Copy every one of the records below line for line, keeping each character, space, and line break unchanged.
********
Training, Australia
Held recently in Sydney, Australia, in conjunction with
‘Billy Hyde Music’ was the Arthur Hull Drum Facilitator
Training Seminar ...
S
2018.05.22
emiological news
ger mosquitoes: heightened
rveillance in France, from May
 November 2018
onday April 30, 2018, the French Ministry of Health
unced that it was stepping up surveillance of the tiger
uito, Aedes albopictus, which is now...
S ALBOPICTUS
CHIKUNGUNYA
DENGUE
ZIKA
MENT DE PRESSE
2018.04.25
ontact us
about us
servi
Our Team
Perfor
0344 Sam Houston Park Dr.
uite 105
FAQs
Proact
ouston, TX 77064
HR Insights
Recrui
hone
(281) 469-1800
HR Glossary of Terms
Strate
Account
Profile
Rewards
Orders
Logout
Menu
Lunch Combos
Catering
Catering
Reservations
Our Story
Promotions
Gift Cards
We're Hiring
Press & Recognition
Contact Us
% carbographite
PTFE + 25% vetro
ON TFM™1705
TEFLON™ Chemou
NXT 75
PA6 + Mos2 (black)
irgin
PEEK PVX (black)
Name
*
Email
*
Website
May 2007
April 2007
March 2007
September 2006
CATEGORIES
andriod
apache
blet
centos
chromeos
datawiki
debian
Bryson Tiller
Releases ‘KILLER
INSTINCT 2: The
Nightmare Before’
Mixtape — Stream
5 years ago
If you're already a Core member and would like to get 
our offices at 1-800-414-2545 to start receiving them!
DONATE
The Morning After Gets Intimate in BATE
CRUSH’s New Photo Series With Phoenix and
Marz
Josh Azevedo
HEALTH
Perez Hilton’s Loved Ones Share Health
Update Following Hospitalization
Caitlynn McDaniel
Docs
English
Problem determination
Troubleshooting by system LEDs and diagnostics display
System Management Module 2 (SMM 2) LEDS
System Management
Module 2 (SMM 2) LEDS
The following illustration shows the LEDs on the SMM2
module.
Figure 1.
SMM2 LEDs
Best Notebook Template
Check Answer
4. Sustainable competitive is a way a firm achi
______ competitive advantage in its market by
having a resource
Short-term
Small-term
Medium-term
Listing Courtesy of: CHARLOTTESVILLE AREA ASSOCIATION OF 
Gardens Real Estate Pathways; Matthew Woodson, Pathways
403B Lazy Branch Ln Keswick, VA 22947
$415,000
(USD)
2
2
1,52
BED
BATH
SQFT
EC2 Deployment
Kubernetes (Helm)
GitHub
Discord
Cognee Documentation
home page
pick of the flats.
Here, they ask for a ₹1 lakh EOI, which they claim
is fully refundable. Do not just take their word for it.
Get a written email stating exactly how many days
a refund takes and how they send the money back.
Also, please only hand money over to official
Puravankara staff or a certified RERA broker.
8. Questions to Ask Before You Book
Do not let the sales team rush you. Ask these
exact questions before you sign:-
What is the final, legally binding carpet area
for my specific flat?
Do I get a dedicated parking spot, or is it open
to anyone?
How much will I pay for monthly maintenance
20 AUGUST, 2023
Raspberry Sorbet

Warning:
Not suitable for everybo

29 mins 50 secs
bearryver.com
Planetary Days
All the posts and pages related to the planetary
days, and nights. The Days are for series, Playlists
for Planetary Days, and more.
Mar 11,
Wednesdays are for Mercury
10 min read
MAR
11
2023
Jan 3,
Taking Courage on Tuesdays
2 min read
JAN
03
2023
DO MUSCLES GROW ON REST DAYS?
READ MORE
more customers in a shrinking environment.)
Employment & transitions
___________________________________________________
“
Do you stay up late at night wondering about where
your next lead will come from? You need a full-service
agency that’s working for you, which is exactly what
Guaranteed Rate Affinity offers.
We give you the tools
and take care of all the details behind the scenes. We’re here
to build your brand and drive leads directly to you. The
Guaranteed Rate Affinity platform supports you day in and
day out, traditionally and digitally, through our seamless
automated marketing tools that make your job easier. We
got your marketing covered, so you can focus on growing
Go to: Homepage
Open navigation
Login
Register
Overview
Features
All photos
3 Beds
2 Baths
********
_TASK RESPONSE_
Training, Australia
Held recently in Sydney, Australia, in conjunction with
‘Billy Hyde Music’ was the Arthur Hull Drum Facilitator
Training Seminar ...
S
2018.05.22
emiological news
ger mosquitoes: heightened
rveillance in France, from May
 November 2018
onday April 30, 2018, the French Ministry of Health
unced that it was stepping up surveillance of the tiger
uito, Aedes albopictus, which is now...
S ALBOPICTUS
CHIKUNGUNYA
DENGUE
ZIKA
MENT DE PRESSE
2018.04.25
ontact us
about us
servi
Our Team
Perfor
0344 Sam Houston Park Dr.
uite 105
FAQs
Proact
ouston, TX 77064
HR Insights
Recrui
hone
(281) 469-1800
HR Glossary of Terms
Strate
Account
Profile
Rewards
Orders
Logout
Menu
Lunch Combos
Catering
Catering
Reservations
Our Story
Promotions
Gift Cards
We're Hiring
Press & Recognition
Contact Us
% carbographite
PTFE + 25% vetro
ON TFM™1705
TEFLON™ Chemou
NXT 75
PA6 + Mos2 (black)
irgin
PEEK PVX (black)
Name
*
Email
*
Website
May 2007
April 2007
March 2007
September 2006
CATEGORIES
andriod
apache
blet
centos
chromeos
datawiki
debian
Bryson Tiller
Releases ‘KILLER
INSTINCT 2: The
Nightmare Before’
Mixtape — Stream
5 years ago
If you're already a Core member and would like to get 
our offices at 1-800-414-2545 to start receiving them!
DONATE
The Morning After Gets Intimate in BATE
CRUSH’s New Photo Series With Phoenix and
Marz
Josh Azevedo
HEALTH
Perez Hilton’s Loved Ones Share Health
Update Following Hospitalization
Caitlynn McDaniel
Docs
English
Problem determination
Troubleshooting by system LEDs and diagnostics display
System Management Module 2 (SMM 2) LEDS
System Management
Module 2 (SMM 2) LEDS
The following illustration shows the LEDs on the SMM2
module.
Figure 1.
SMM2 LEDs
Best Notebook Template
Check Answer
4. Sustainable competitive is a way a firm achi
______ competitive advantage in its market by
having a resource
Short-term
Small-term
Medium-term
Listing Courtesy of: CHARLOTTESVILLE AREA ASSOCIATION OF 
Gardens Real Estate Pathways; Matthew Woodson, Pathways
403B Lazy Branch Ln Keswick, VA 22947
$415,000
(USD)
2
2
1,52
BED
BATH
SQFT
EC2 Deployment
Kubernetes (Helm)
GitHub
Discord
Cognee Documentation
home page
pick of the flats.
Here, they ask for a ₹1 lakh EOI, which they claim
is fully refundable. Do not just take their word for it.
Get a written email stating exactly how many days
a refund takes and how they send the money back.
Also, please only hand money over to official
Puravankara staff or a certified RERA broker.
8. Questions to Ask Before You Book
Do not let the sales team rush you. Ask these
exact questions before you sign:-
What is the final, legally binding carpet area
for my specific flat?
Do I get a dedicated parking spot, or is it open
to anyone?
How much will I pay for monthly maintenance
20 AUGUST, 2023
Raspberry Sorbet

Warning:
Not suitable for everybo

29 mins 50 secs
bearryver.com
Planetary Days
All the posts and pages related to the planetary
days, and nights. The Days are for series, Playlists
for Planetary Days, and more.
Mar 11,
Wednesdays are for Mercury
10 min read
MAR
11
2023
Jan 3,
Taking Courage on Tuesdays
2 min read
JAN
03
2023
DO MUSCLES GROW ON REST DAYS?
READ MORE
more customers in a shrinking environment.)
Employment & transitions
___________________________________________________
“
Do you stay up late at night wondering about where
your next lead will come from? You need a full-service
agency that’s working for you, which is exactly what
Guaranteed Rate Affinity offers.
We give you the tools
and take care of all the details behind the scenes. We’re here
to build your brand and drive leads directly to you. The
Guaranteed Rate Affinity platform supports you day in and
day out, traditionally and digitally, through our seamless
automated marketing tools that make your job easier. We
got your marketing covered, so you can focus on growing
Go to: Homepage
Open navigation
Login
Register
Overview
Features
All photos
3 Beds
2 Baths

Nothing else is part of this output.